July corn up 3 ¾ at $3.2075
July beans up 1 at $8.66
The DOW is up
USD is weaker
Crude oil up $.38 at $38.87
Corn traders have all eyes on the USDA’s June 1 Quarterly Stocks and June Acreage Report, which are scheduled for release tomorrow. Even if the USDA shows a -1 to -3 million reduction in planted acres, bears can point to mostly cooperative weather and a realistic chance at record-setting yield +180 bushels per acre. Meaning we will still be talking about ending stocks up around 3.0 billion bushels. What we need is some type of bullish surprise on the “demand” side of the balance sheet but at the moment there’s just not a lot to chew on.
Soybean traders continue to debate U.S. and Chinese relations and ongoing political uncertainties.
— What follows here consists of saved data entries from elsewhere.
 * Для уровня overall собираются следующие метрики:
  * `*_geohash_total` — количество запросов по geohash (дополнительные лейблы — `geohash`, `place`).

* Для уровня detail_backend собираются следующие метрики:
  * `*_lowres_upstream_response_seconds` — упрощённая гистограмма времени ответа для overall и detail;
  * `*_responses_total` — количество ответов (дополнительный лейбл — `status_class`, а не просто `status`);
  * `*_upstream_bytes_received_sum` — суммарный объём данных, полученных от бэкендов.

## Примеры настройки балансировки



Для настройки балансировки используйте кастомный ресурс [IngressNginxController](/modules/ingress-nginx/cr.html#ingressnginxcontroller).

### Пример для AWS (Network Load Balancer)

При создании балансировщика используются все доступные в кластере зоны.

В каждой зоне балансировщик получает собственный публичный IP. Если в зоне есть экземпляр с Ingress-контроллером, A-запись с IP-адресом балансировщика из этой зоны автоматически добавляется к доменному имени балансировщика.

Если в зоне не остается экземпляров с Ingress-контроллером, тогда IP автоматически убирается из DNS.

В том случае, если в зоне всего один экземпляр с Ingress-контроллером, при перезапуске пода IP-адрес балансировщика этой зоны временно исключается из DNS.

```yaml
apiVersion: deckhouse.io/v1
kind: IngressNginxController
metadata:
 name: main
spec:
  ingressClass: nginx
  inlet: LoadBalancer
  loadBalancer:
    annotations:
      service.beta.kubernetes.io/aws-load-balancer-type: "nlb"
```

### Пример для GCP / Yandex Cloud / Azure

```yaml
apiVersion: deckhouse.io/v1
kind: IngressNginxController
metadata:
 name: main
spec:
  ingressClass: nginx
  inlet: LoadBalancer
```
In my opinion, “demand” remains a big unknown. The trade seems to be mostly in agreement that U.S. planted acres are moving higher and mostly cooperative weather to this point is adding to a higher yield forecast. Meaning, the trade has come to the conclusion that total U.S. production is on track and looking good. Now it becomes all about China.
U.S. food and feed exporters are shipping goods to China with letters assuring the safety of their cargo in lieu of official declarations requested by Chinese authorities that guarantee coronavirus-free shipments, a U.S. agricultural export group said on Friday. The commitment statements, drafted by the Agriculture Transportation Coalition (AgTC), are meant only to assure importers that shipments have been harvested, processed and handled consistent with industry safety standards and guidelines from medical experts. The move comes after China’s customs authority last week asked food exporters to the country to sign official declarations their produce is not contaminated by the novel coronavirus. Peter Friedmann, executive director of AgTC, which represents mostly exporters of U.S. agricultural products in shipping containers, says it’s not possible for exporters to guarantee a cargo will remain virus free once it leaves their facilities.
As many as 2 million hogs are backed up on U.S. farms because of coronavirus slowdowns and shutdowns at meatpacking plants, with the backlog expected to persist into the fall. Economist David Miller of Decision Innovation Solutions estimated a backlog of 1.2 million hogs. He also calculated that 2.1 million head had disappeared since March 1, either through direct sales and custom butchering or because of euthanasia by farmers. During a teleconference sponsored by the National Pork Board, Miller said that “as long as we’re backing up hogs,” market prices this fall could be 20% to 25% lower than a year ago.